Мой Возлюбленный Тракль

Ядвига Розен: литературный дневник


".... Мы слепые стрелки часов, что взбираются в полночь..."



В темной земле отдыхает священный пришелец.
С уст его нежных принял плачи сам Бог, дав погрузиться в глубь своих ароматов.
Цветок голубой песнь его продолжает в ночном обиталище боли.


Эту эпитафию, сочиненную Траклем для Новалиса, легко переадресовать самому Траклю, чей голубой цветок горячей слезой не только пролился в ночи, но и продолжает мерцающе гореть подобно звездным слезам.
Не потому, что это якобы высокий символ (ставший, увы, общим местом), но потому, что звезды подобны распаду и гниенью, и это сходство ничем не унять, как не унять похмельную дрожь, когда, очнувшись утром у водосточной трубы или в поле за городом, поэт чувствует себя переполненным звездным мусором, сором и пылью.
И в то же время звезды у Тракля почти всегда затонувшие и мерцающие со дна озера еще и потому, что, как верно заметил Хайдеггер, небо и есть для поэта реальное бездонное озеро.
Верх и низ опять же слились как наслаждение и боль, как возрождение и распад.

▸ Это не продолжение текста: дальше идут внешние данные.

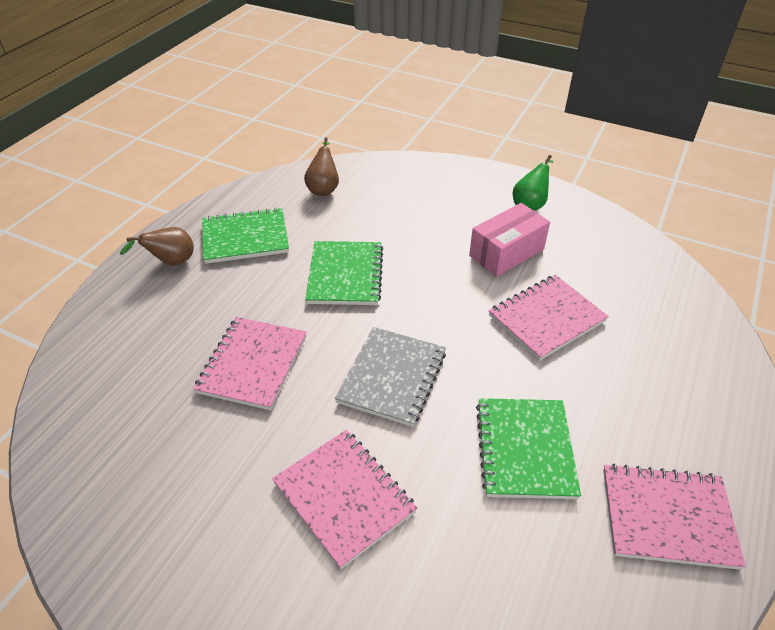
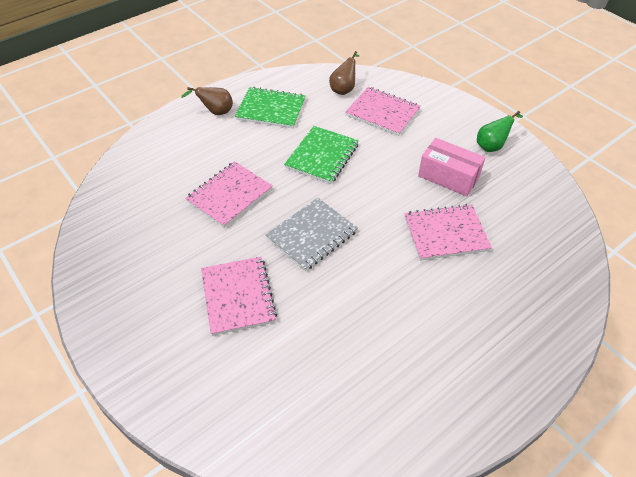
camera: 25 degrees right, 5 degrees up
pink box [469,203,550,277] -> pink box turned 45 degrees clockwise [418,138,485,196]
green notebook [476,398,581,499] -> none
pink notebook [603,463,746,570] -> pink notebook moved to [345,87,421,136]

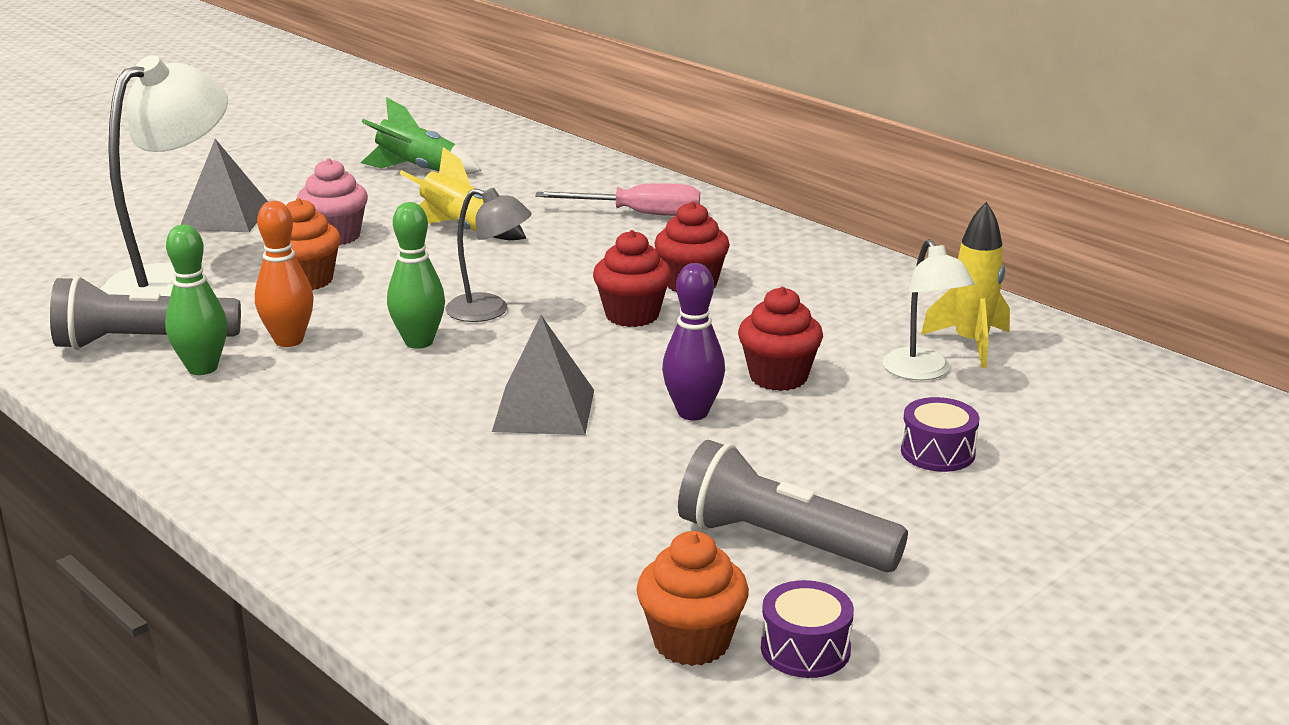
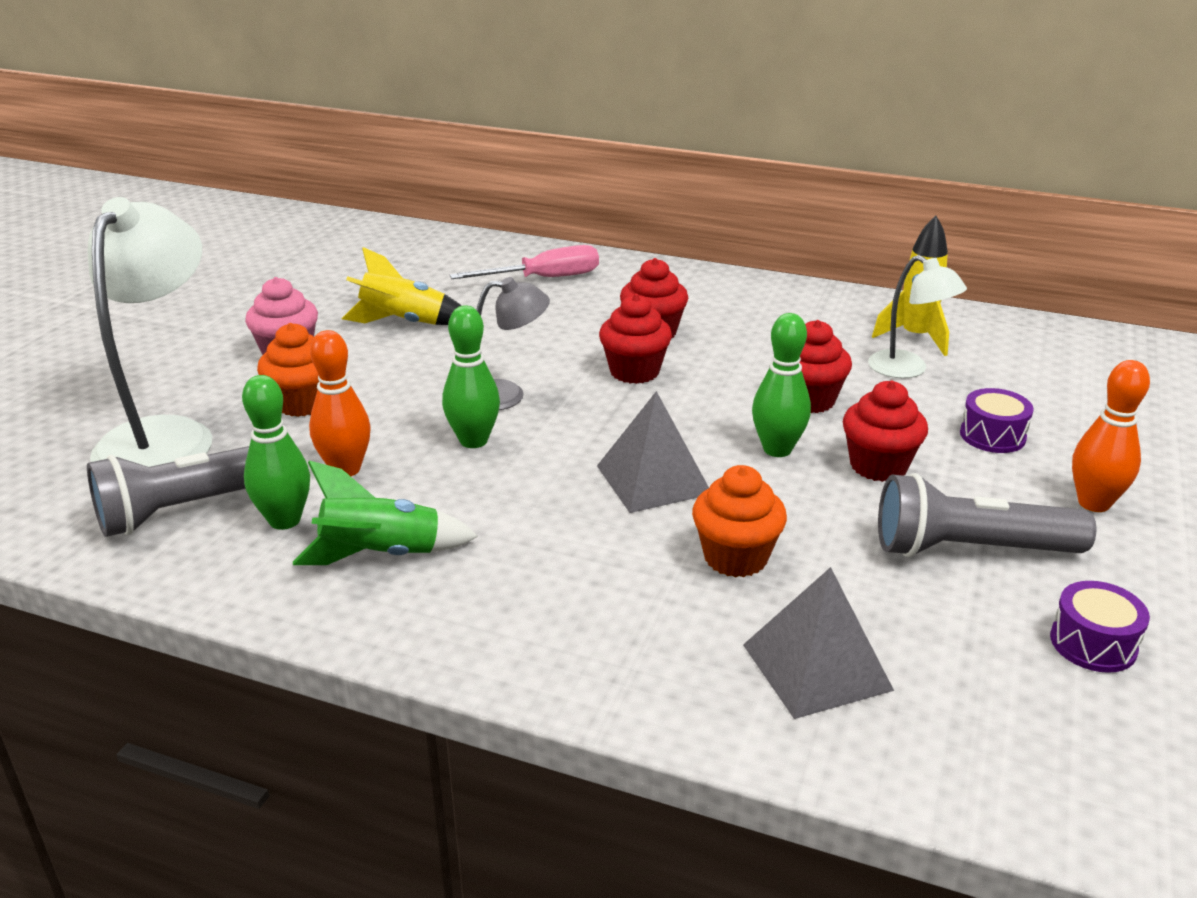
camera: 25 degrees left, 5 degrees up
grey pyramid [180,139,268,232] -> grey pyramid moved to [743,567,894,719]
green rocket [361,97,481,174] -> green rocket moved to [293,461,478,565]
orange cupcake [637,531,749,666] -> orange cupcake moved to [692,465,787,577]
purple bowling pin [662,263,725,420] -> green bowling pin [752,313,811,457]
none -> red cupcake [843,380,928,482]
none -> orange bowling pin [1072,360,1150,512]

Траклевский голубой цветок - это кровь, струящаяся из горла, поющего песнь, дабы не быть заживо замороженным духами зла.
В золоте облака, времени зыбь.
Вечерние колокола пронзают духоносную синеву неизъяснимой пустотой своих не от мира сего вибраций.
Стонут в чащах птицы от страсти, от невозможности ее удовлетворения в том времени, где идет гниение плоти.
Этот запах отвратительно возбуждающ и бесплоден.
От него зарождаются лишь новые шорохи гниений.
Ангелы стучатся в ворота своими хрустальными пальцами лишь на раннем-раннем рассвете, где еще никто не в состоянии проснуться.
Но тот, кто проснулся, оказывается в странном мутном сне, где об ангелах сообщают лишь на пыльных страницах старых архивов. Хрустально блистают лишь вазы да горсти воды в горных озеpax, похожих на то, что некогда было с Пришельцем еще до рассвета.
Туманна сумеречность не только плоти, но и духа.
Однако сущность сумерек - их священство.
Для созерцателя это очевидность, подобная той очевидности, что ночное озеро и звездное небо - одно и то же.
Тот, кто хотя бы раз это пережил, знает это.



Осень одинокого


Плоды и хлеб - осенние приметы,
желтеет летний блеск, тускнеют росы.
Всё — в синеве; покров зелёный, где ты?
Отлёты птиц, как песнь, грустноголосы.
Вино отжато. Тихие ответы
скопляет тишь на тёмные вопросы.
Кресты на свежих холмиках застыли;
и порыжелость леса стадо съела.
Пруды скитанье тучек отразили;
покой и важность в жестах земледела.
А над соломой крыш расплавил крылья
ветр голубой; земля перечернела.


Гнездятся звёзды на бровях грезера;
в коморке холодно и сиротливо.
Исходит, угасая, ангел скоро
из глаз влюблённых: их страданья живы.
Шуршит камыш. О, жуткость! - у забора
роса, чернея, каплет с голой ивы.



Аминь


По веткой комнате порхает тленье;
тени на жёлтых обоях; а в тёмных зеркалах
ветвится белая печаль наших рук.


Бурый жемчуг струится скозь помертвелые пальцы.
И в тишине -
синие глаза ангела, цветущий мак.


И вечер становится синим.
Час нашей гибели; тень Азраила
накрывает увядший маленький сад.




Как сомнительна смерть Тракля, ибо в кореляциях Краковского госпиталя указана смерть Георга Франкля 37 лет от роду, но никакого Тракля 27 лет в записях смертей нет. Говорят, это всего лишь ошибка врача или фельдшера, вполне объяснимая человеческим безумием года 1914-го, однако даже если Георг Тракль и умер, что вполне объяснимо фактом гниения зеленой плоти, то Пришелец-то по определению умирает не с нами.
И это самое, пожалуй, поразительное.
Человек - всего лишь зверь, и это - лучшая из его личин.
Но это лучшее все же съедобно для тленья, подобно сладкому телу сиротки, ждавшей небесного принца, но оказавшейся гниющей плотью в кустах лещины.